= Richard Convertino =

American lawyer

Richard Convertino is a former federal prosecutor in Detroit, Michigan. Convertino was the lead Assistant U.S. Attorney in the "Detroit Sleeper Cell" prosecutions of Karim Koubriti and Abdel-Ilah Elmardoudi. However, the U.S. Department of Justice subsequently removed Convertino from his position and asked courts to dismiss those convictions, on the grounds that Convertino had failed to disclose evidence to which the defense was entitled.

==Overview==
Federal charges were laid in the Detroit Sleeper Cell in September 2001, very shortly following the attacks of September 11, 2001. DOJ's prosecution in U.S. v. Koubriti alleged that an apparent holiday video five men made while visiting Disneyland was really a clandestine reconnaissance video, which would allow bomb experts to plan where to plant bombs. As lead prosecutor in the Koubriti case, Convertino argued that the five men were not the Westernized, secular Muslims they seemed. The government argued that they were "Takfiris"—radical jihadists who had a dispensation to drink alcohol, use narcotics and avoid praying, in order to blend into western societies, while secretly plotting clandestine attacks.
Doubt was cast on the prosecution's case in U.S. v. Koubriti when it was alleged that the star witness, a member of the group who turned on the others, was a known con artist. Convertino had not disclosed this and other potentially exculpatory evidence to the defense.
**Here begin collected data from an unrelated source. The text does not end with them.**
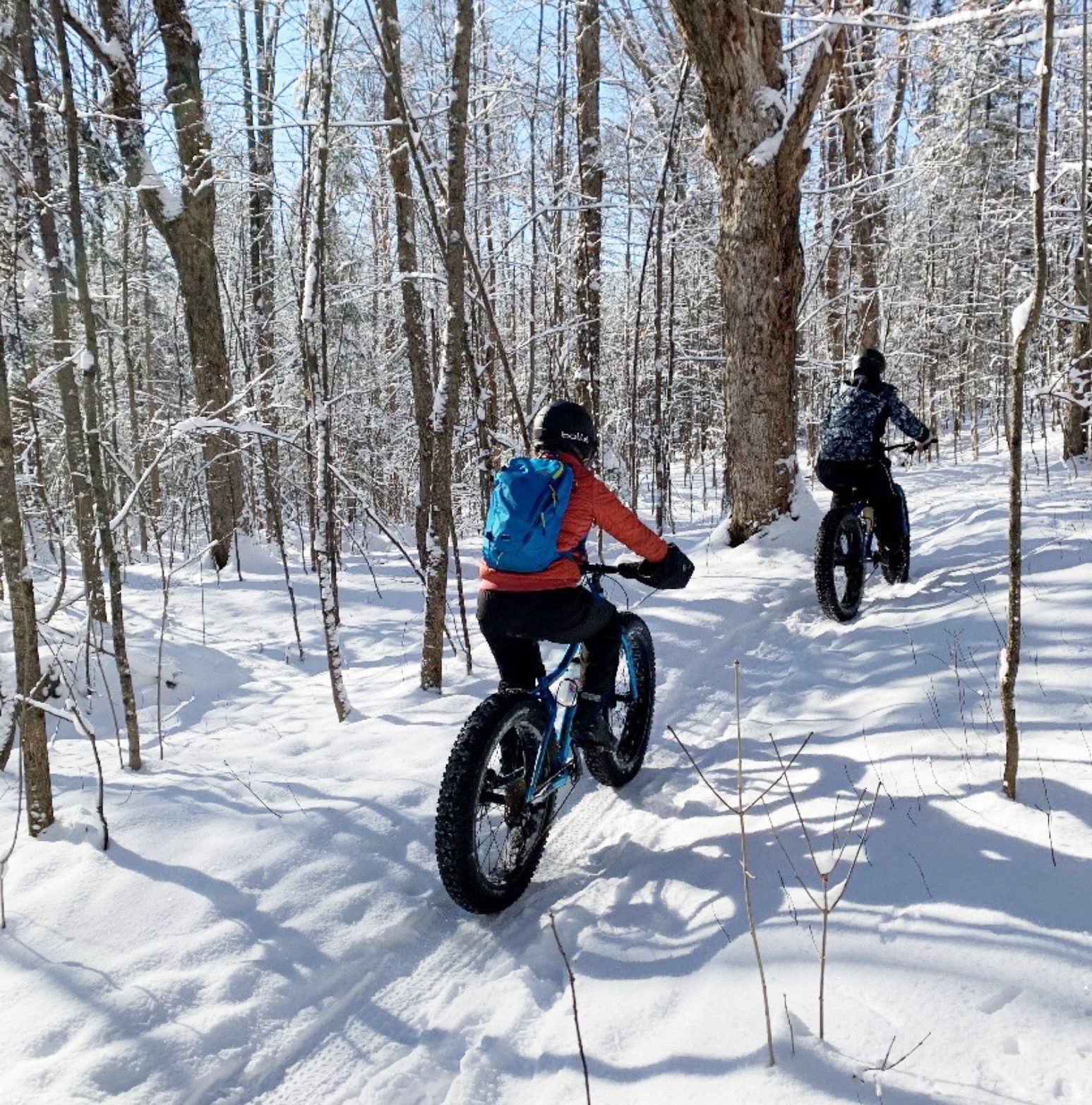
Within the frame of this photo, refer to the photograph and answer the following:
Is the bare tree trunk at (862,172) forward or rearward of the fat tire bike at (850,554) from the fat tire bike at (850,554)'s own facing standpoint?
forward

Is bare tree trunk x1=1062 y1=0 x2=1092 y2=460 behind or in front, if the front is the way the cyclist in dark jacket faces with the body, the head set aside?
in front

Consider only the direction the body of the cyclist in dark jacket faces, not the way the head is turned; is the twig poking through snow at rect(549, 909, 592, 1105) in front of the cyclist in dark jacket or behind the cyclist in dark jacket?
behind

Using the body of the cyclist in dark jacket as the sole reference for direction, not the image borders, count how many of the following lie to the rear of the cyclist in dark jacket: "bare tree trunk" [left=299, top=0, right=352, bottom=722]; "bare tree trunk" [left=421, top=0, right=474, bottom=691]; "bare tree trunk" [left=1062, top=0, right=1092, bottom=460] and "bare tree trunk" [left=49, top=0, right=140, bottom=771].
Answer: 3

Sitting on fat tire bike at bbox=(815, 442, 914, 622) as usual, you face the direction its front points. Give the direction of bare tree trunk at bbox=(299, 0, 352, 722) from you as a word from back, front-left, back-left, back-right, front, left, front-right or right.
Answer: back

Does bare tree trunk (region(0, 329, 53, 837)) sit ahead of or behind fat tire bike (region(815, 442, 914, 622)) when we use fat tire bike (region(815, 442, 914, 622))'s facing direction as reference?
behind

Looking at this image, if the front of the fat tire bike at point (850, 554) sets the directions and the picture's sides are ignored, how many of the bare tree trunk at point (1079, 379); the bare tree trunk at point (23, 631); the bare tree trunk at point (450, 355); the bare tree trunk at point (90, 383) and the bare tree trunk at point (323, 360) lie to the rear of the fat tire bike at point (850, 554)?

On March 29, 2006, the Department of Justice (DOJ) announced criminal indictments for obstruction of justice against Convertino and Harry Raymond Smith, former security official assigned to the US Embassy in Amman, Jordan, who served as a government witness in U.S. v. Koubriti case.
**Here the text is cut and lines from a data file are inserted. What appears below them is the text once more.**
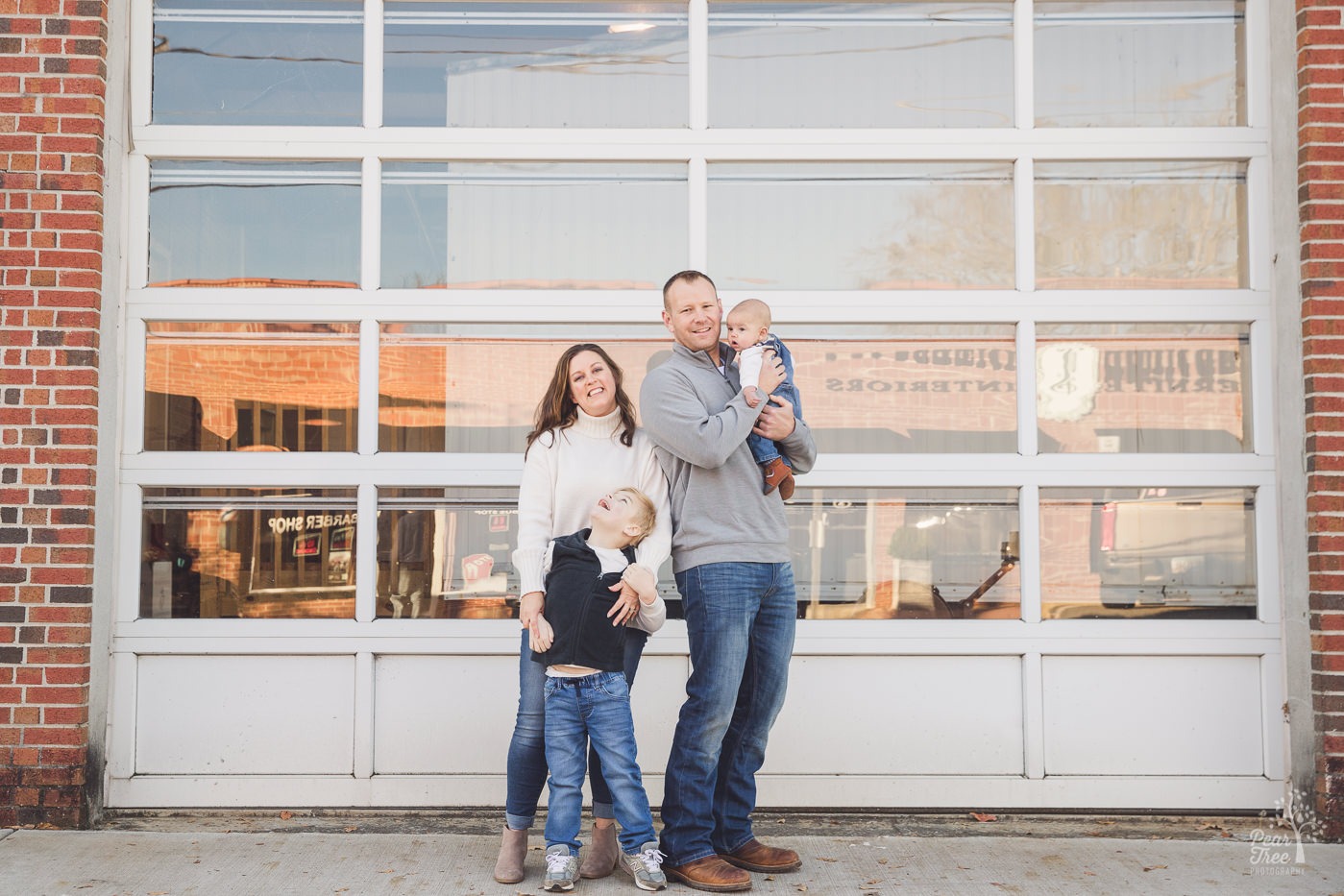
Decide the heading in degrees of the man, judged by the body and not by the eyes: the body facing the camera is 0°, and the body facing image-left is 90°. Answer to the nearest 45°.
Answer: approximately 315°

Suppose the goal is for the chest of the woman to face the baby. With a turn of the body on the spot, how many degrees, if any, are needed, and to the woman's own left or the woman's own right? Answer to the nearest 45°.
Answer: approximately 90° to the woman's own left

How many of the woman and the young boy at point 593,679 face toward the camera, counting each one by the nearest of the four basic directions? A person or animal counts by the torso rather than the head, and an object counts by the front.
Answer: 2

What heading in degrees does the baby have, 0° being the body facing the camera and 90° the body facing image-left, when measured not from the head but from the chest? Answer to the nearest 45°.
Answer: approximately 45°

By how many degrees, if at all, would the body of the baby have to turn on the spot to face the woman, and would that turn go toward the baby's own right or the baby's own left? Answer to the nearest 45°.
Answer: approximately 45° to the baby's own right

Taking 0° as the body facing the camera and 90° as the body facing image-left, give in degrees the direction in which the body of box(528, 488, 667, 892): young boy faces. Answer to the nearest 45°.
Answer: approximately 0°

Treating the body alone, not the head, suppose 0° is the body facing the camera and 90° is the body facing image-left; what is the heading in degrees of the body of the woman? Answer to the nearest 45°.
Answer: approximately 0°
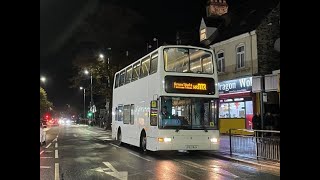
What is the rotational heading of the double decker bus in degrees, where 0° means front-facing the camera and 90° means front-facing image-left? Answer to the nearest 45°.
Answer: approximately 315°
Convertino has alleged that the DOJ disclosed other information to the news media that is protected by the Privacy Act in order to smear or discredit Convertino for his whistleblowing disclosures to the U.S. Senate Finance Committee.
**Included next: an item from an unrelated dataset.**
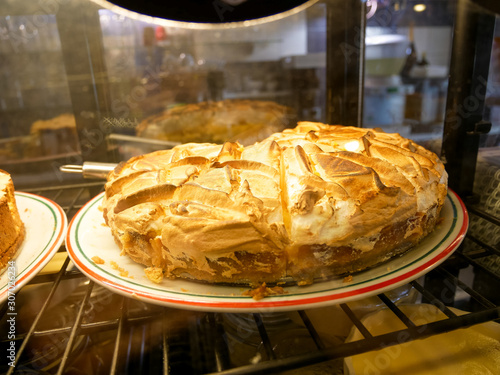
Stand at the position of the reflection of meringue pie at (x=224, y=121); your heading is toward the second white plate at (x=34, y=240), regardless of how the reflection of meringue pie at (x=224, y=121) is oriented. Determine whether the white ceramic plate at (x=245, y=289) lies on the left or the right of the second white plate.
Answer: left

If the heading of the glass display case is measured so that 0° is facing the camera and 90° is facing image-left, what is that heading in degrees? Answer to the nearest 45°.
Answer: approximately 0°
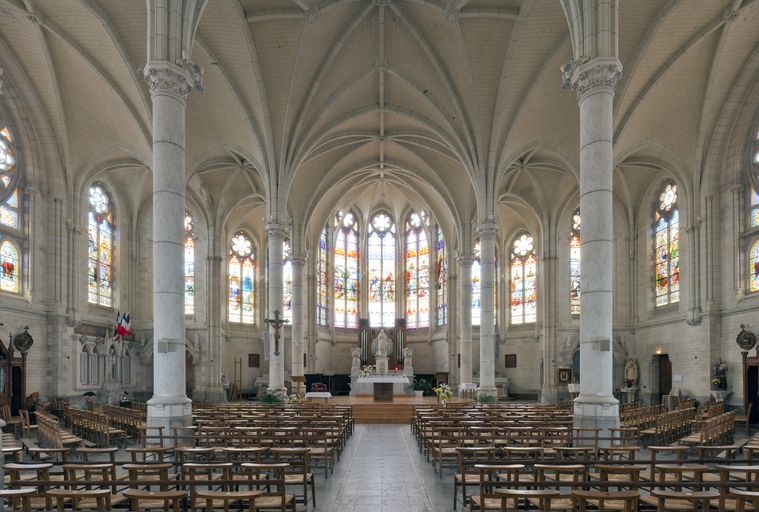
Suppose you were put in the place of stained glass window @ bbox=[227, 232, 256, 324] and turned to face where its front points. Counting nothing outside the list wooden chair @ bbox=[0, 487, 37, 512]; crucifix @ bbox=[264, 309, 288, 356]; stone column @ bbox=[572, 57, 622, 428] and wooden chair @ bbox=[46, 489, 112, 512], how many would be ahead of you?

==Prosecution and acquittal==
Richard Convertino was charged with conspiracy to conceal possibly exculpatory evidence from the defense and lying to a Federal judge. Harry Smith III, formerly a U.S. Department of State investigator who had testified in the terrorism case prosecuted by Richard Convertino, was allegedly part of the conspiracy. Not turning the evidence over to the defense had led, at the government's request, to the court dismissal of the terrorism case prior to the charging of the case's prosecutor for the conspiracy. The jury acquitted the prosecutor and the investigator on October 31, 2007.

==Other cases==

In 2002, Convertino prosecuted Ed Martin in relation to the University of Michigan basketball scandal.

==In the media==
On May 30, 2008, radio show This American Life broadcast the Convertino's story, in relation to the conviction and subsequent retraction of U.S. vs. Koubriti. The show is entitled The Prosecutor.